To an order of magnitude, how many helium-filled toy balloons would be required to lift you? Because helium is an irreplaceable resource, develop a theoretical answer rather than an experimental answer. Assume that you have a mass of approximately 70 kg, the radius of a balloon is 12.5 cm, the helium is at STP and it is immersed in air at 0°C and 1 atm.
__________My work now___ I assumed that the balloon was a sphere, so 4/3*pi*(r^3) = 0.008181231 m^3. I used 0.125 m for the radius. Also the weight of the person is equal to m*g=686 Newtons.
Thus, the force needed to lift up the person is 686 Newtons. I found the density of air at STP to be 1.2754 kg/m^3. So the buoyant force is density of air * g * Volume of air displaced which is the same as the volume of one balloon. Thus, the buoyant force for one balloon is is 1.2754 x 9.8 x 0.008181231 m^3.
The weight of the person was 686 newtons, so 686/force of one balloon = # of balloons, which is 6710 balloons. This is INCORRECT. Also, I thought the question stated "what order of magnitude" so I guessed 7,000 balloons, but my online homework still said, "response differs from the correct answer by more than 10%".
Please help explain if you can how to solve this problem.
To solve this problem, we need to take into account a few additional factors.

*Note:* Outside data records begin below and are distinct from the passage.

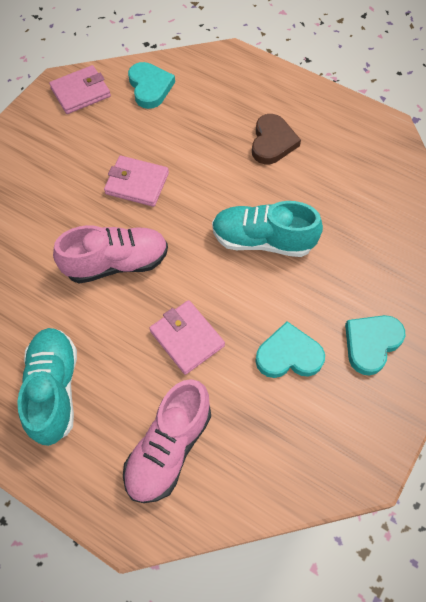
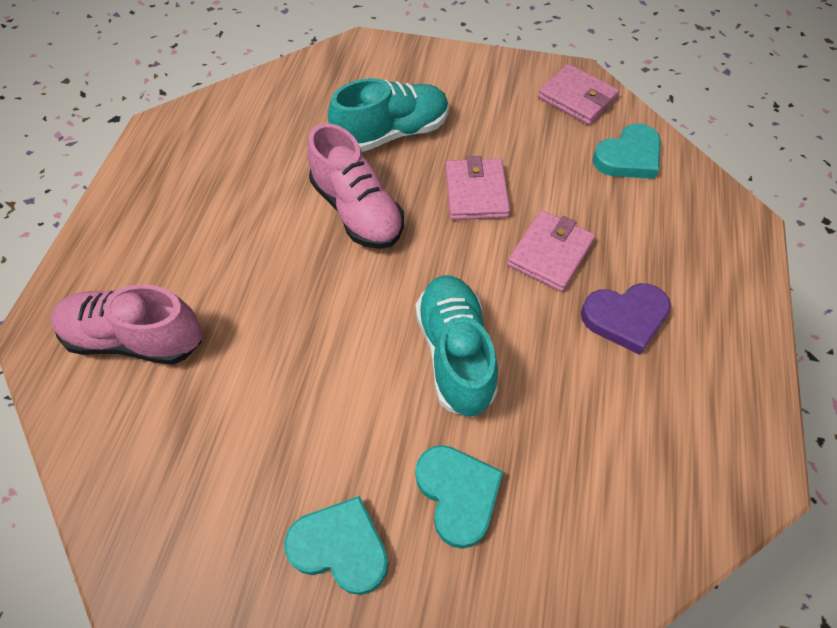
camera: 70 degrees right, 5 degrees down
turquoise shoe [17,328,77,446] -> turquoise shoe moved to [328,78,449,152]
pink wallet [149,300,225,375] -> pink wallet moved to [507,210,595,292]
brown heart [252,114,301,164] -> purple heart [581,283,671,355]
turquoise heart [255,321,325,378] -> turquoise heart moved to [415,445,503,549]

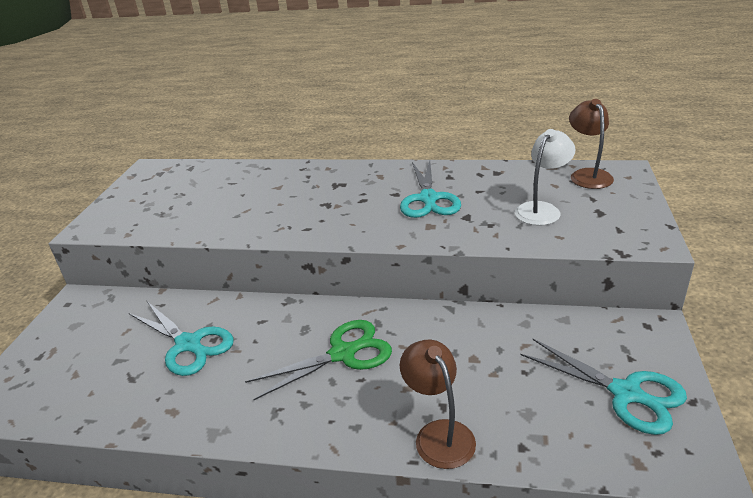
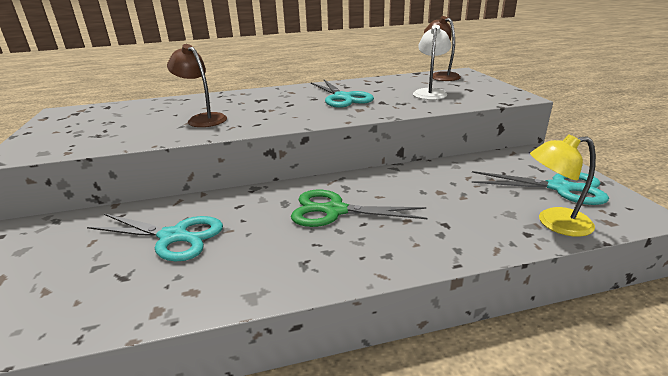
camera: 25 degrees left, 5 degrees down
green scissors [245,320,392,401] -> green scissors turned 120 degrees counterclockwise [291,190,427,227]
brown lamp [400,340,476,469] -> brown lamp moved to [167,44,227,127]
none -> yellow lamp [530,134,596,237]

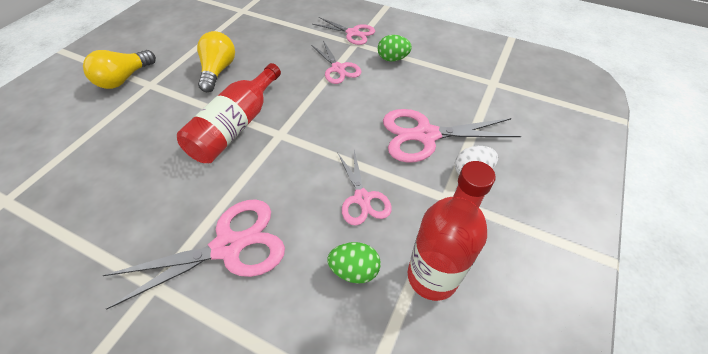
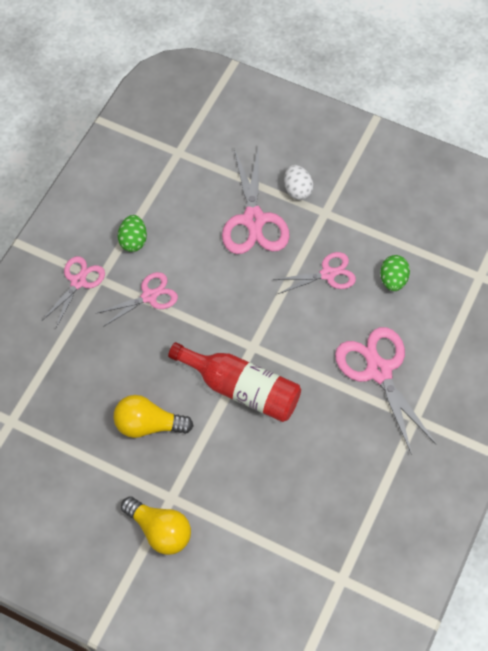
camera: 90 degrees left, 10 degrees up
red bottle [408,161,496,301] -> none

First, let's correct the calculation of the buoyant force for one balloon.
The buoyant force is given by the equation: Buoyant force = (density of air) x (acceleration due to gravity) x (volume of displaced air)
Using the given values:
Density of air at STP = 1.2754 kg/m^3
Acceleration due to gravity = 9.8 m/s^2
Volume of one balloon = (4/3) x π x (radius^3) = (4/3) x π x (0.125 m)^3
Calculating the buoyant force for one balloon:
Buoyant force = 1.2754 kg/m^3 x 9.8 m/s^2 x (4/3) x π x (0.125 m)^3
Next, let's calculate the total buoyant force required to lift a person with a mass of 70 kg. Since the weight of the person is equal to the mass multiplied by the gravitational acceleration, we can get the total force needed to lift them up in Newtons.
Total force needed to lift the person = mass x acceleration due to gravity = 70 kg x 9.8 m/s^2
Now, we can find the number of balloons required by dividing the total force needed to lift the person by the force exerted by one balloon:
Number of balloons = Total force needed to lift the person / Buoyant force for one balloon
Substituting the respective values:
Number of balloons = (70 kg x 9.8 m/s^2) / (Buoyant force for one balloon)
This calculation will give us the number of balloons required to theoretically lift the person. Keep in mind that this answer does not take into account any additional factors such as the weight of the balloons themselves, variations in atmospheric conditions, or the possibility of the person being lifted safely with balloons.
To determine the number of helium-filled balloons required to lift you, we can use Archimedes' principle. According to Archimedes' principle, an object immersed in a fluid experiences a buoyant force equal to the weight of the fluid it displaces.
First, let's calculate the volume of helium needed to lift your weight. You correctly calculated the volume of one balloon as 0.008181231 m^3. However, we need to consider the volume of the helium inside the balloon, not the entire balloon itself.
Assuming helium behaves as an ideal gas at STP, we can use the ideal gas law to find the volume of helium required. The ideal gas law states:
PV = nRT
Where P is the pressure, V is the volume, n is the number of moles, R is the gas constant, and T is the temperature.
At STP (Standard Temperature and Pressure), the pressure is 1 atm, the temperature is 0°C (which is equivalent to 273.15 K), and R is the ideal gas constant (approximately 0.0821 L.atm/mol.K).
We can rearrange the ideal gas law to solve for the volume V:
V = nRT / P
To find the number of moles of helium required, we can use the molar mass of helium, which is approximately 4 g/mol.
n = (mass of person / molar mass of helium)
n = (70 kg / 0.004 kg/mol)
n = 17500 moles
Now, let's substitute the values into the equation for volume:
V = (17500 mol) * (0.0821 L.atm/mol.K) * (273.15 K) / (1 atm)
V ≈ 3888 L
Since we previously calculated that the volume of one balloon is approximately 0.008181231 m^3, we need to convert the volume of helium to the equivalent number of balloons:
Number of balloons = (3888 L / 0.008181231 m^3)
Number of balloons ≈ 475,027
Therefore, to an order of magnitude, we would need around 500,000 helium-filled balloons to lift you, assuming each balloon can lift the weight of the person.